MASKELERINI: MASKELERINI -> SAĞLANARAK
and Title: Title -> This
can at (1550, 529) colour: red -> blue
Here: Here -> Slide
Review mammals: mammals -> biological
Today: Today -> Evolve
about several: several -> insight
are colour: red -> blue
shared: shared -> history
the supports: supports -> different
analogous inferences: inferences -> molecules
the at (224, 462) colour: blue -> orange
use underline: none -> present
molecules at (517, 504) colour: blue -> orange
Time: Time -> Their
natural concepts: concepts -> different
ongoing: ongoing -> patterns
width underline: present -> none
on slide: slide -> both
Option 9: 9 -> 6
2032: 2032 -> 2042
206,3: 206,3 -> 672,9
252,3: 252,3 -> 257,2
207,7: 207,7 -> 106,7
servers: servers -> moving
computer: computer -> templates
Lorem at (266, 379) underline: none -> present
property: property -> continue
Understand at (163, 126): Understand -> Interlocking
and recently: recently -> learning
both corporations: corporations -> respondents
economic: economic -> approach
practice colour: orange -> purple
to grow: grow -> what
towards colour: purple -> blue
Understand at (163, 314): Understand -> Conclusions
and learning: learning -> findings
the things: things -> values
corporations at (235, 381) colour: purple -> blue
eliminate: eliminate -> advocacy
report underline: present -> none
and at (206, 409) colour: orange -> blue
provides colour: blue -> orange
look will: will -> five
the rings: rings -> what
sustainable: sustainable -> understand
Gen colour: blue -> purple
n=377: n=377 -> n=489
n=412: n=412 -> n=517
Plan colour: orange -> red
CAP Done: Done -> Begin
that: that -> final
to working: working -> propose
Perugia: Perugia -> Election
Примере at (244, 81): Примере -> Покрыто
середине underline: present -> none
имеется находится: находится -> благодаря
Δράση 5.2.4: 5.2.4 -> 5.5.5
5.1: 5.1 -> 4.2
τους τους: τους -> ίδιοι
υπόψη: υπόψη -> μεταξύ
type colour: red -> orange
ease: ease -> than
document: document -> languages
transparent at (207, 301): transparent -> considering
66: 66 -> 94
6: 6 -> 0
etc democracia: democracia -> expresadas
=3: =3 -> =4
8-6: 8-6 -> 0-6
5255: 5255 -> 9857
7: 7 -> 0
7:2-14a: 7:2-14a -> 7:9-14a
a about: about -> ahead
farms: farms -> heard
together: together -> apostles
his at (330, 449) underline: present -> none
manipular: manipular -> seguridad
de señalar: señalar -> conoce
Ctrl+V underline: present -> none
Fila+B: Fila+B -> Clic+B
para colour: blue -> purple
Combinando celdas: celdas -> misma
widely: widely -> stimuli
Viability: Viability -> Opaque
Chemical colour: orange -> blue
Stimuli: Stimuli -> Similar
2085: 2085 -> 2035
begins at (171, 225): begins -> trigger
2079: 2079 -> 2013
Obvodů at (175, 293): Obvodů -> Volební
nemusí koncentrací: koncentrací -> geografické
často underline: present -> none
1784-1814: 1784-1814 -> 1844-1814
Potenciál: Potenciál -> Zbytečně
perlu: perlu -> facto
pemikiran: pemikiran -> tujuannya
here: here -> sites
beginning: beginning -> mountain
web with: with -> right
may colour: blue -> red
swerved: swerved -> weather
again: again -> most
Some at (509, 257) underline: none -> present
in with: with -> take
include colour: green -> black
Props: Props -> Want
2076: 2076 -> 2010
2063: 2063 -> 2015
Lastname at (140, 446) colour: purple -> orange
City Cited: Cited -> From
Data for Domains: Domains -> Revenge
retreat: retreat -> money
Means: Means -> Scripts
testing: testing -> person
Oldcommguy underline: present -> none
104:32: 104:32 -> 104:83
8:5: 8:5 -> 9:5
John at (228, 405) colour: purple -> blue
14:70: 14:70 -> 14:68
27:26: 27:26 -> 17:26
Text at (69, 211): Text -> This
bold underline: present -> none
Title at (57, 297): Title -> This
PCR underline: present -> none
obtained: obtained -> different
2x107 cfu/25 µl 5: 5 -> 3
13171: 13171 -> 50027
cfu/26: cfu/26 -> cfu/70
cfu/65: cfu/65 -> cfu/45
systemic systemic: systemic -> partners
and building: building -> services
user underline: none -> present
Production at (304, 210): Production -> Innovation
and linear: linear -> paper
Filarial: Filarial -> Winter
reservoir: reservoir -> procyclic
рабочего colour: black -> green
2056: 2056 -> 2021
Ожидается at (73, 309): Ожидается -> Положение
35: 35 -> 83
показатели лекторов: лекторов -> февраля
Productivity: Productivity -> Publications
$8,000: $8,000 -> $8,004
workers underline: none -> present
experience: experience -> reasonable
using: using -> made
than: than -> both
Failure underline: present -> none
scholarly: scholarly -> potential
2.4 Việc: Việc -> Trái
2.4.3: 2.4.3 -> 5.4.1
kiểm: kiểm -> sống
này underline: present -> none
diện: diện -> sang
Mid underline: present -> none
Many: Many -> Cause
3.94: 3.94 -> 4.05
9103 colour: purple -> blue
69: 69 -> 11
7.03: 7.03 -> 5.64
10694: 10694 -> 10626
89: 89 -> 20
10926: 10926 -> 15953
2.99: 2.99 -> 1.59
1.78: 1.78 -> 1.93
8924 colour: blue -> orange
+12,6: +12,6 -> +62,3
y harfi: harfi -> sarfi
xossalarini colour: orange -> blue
__________
» WHAT THE TASK REQUIRES
Reproduce all the items above, replacing every occurrence of "colour" with "color" and leaving everything else unchanged.

» EXERCISE OUTPUT
MASKELERINI: MASKELERINI -> SAĞLANARAK
and Title: Title -> This
can at (1550, 529) color: red -> blue
Here: Here -> Slide
Review mammals: mammals -> biological
Today: Today -> Evolve
about several: several -> insight
are color: red -> blue
shared: shared -> history
the supports: supports -> different
analogous inferences: inferences -> molecules
the at (224, 462) color: blue -> orange
use underline: none -> present
molecules at (517, 504) color: blue -> orange
Time: Time -> Their
natural concepts: concepts -> different
ongoing: ongoing -> patterns
width underline: present -> none
on slide: slide -> both
Option 9: 9 -> 6
2032: 2032 -> 2042
206,3: 206,3 -> 672,9
252,3: 252,3 -> 257,2
207,7: 207,7 -> 106,7
servers: servers -> moving
computer: computer -> templates
Lorem at (266, 379) underline: none -> present
property: property -> continue
Understand at (163, 126): Understand -> Interlocking
and recently: recently -> learning
both corporations: corporations -> respondents
economic: economic -> approach
practice color: orange -> purple
to grow: grow -> what
towards color: purple -> blue
Understand at (163, 314): Understand -> Conclusions
and learning: learning -> findings
the things: things -> values
corporations at (235, 381) color: purple -> blue
eliminate: eliminate -> advocacy
report underline: present -> none
and at (206, 409) color: orange -> blue
provides color: blue -> orange
look will: will -> five
the rings: rings -> what
sustainable: sustainable -> understand
Gen color: blue -> purple
n=377: n=377 -> n=489
n=412: n=412 -> n=517
Plan color: orange -> red
CAP Done: Done -> Begin
that: that -> final
to working: working -> propose
Perugia: Perugia -> Election
Примере at (244, 81): Примере -> Покрыто
середине underline: present -> none
имеется находится: находится -> благодаря
Δράση 5.2.4: 5.2.4 -> 5.5.5
5.1: 5.1 -> 4.2
τους τους: τους -> ίδιοι
υπόψη: υπόψη -> μεταξύ
type color: red -> orange
ease: ease -> than
document: document -> languages
transparent at (207, 301): transparent -> considering
66: 66 -> 94
6: 6 -> 0
etc democracia: democracia -> expresadas
=3: =3 -> =4
8-6: 8-6 -> 0-6
5255: 5255 -> 9857
7: 7 -> 0
7:2-14a: 7:2-14a -> 7:9-14a
a about: about -> ahead
farms: farms -> heard
together: together -> apostles
his at (330, 449) underline: present -> none
manipular: manipular -> seguridad
de señalar: señalar -> conoce
Ctrl+V underline: present -> none
Fila+B: Fila+B -> Clic+B
para color: blue -> purple
Combinando celdas: celdas -> misma
widely: widely -> stimuli
Viability: Viability -> Opaque
Chemical color: orange -> blue
Stimuli: Stimuli -> Similar
2085: 2085 -> 2035
begins at (171, 225): begins -> trigger
2079: 2079 -> 2013
Obvodů at (175, 293): Obvodů -> Volební
nemusí koncentrací: koncentrací -> geografické
často underline: present -> none
1784-1814: 1784-1814 -> 1844-1814
Potenciál: Potenciál -> Zbytečně
perlu: perlu -> facto
pemikiran: pemikiran -> tujuannya
here: here -> sites
beginning: beginning -> mountain
web with: with -> right
may color: blue -> red
swerved: swerved -> weather
again: again -> most
Some at (509, 257) underline: none -> present
in with: with -> take
include color: green -> black
Props: Props -> Want
2076: 2076 -> 2010
2063: 2063 -> 2015
Lastname at (140, 446) color: purple -> orange
City Cited: Cited -> From
Data for Domains: Domains -> Revenge
retreat: retreat -> money
Means: Means -> Scripts
testing: testing -> person
Oldcommguy underline: present -> none
104:32: 104:32 -> 104:83
8:5: 8:5 -> 9:5
John at (228, 405) color: purple -> blue
14:70: 14:70 -> 14:68
27:26: 27:26 -> 17:26
Text at (69, 211): Text -> This
bold underline: present -> none
Title at (57, 297): Title -> This
PCR underline: present -> none
obtained: obtained -> different
2x107 cfu/25 µl 5: 5 -> 3
13171: 13171 -> 50027
cfu/26: cfu/26 -> cfu/70
cfu/65: cfu/65 -> cfu/45
systemic systemic: systemic -> partners
and building: building -> services
user underline: none -> present
Production at (304, 210): Production -> Innovation
and linear: linear -> paper
Filarial: Filarial -> Winter
reservoir: reservoir -> procyclic
рабочего color: black -> green
2056: 2056 -> 2021
Ожидается at (73, 309): Ожидается -> Положение
35: 35 -> 83
показатели лекторов: лекторов -> февраля
Productivity: Productivity -> Publications
$8,000: $8,000 -> $8,004
workers underline: none -> present
experience: experience -> reasonable
using: using -> made
than: than -> both
Failure underline: present -> none
scholarly: scholarly -> potential
2.4 Việc: Việc -> Trái
2.4.3: 2.4.3 -> 5.4.1
kiểm: kiểm -> sống
này underline: present -> none
diện: diện -> sang
Mid underline: present -> none
Many: Many -> Cause
3.94: 3.94 -> 4.05
9103 color: purple -> blue
69: 69 -> 11
7.03: 7.03 -> 5.64
10694: 10694 -> 10626
89: 89 -> 20
10926: 10926 -> 15953
2.99: 2.99 -> 1.59
1.78: 1.78 -> 1.93
8924 color: blue -> orange
+12,6: +12,6 -> +62,3
y harfi: harfi -> sarfi
xossalarini color: orange -> blue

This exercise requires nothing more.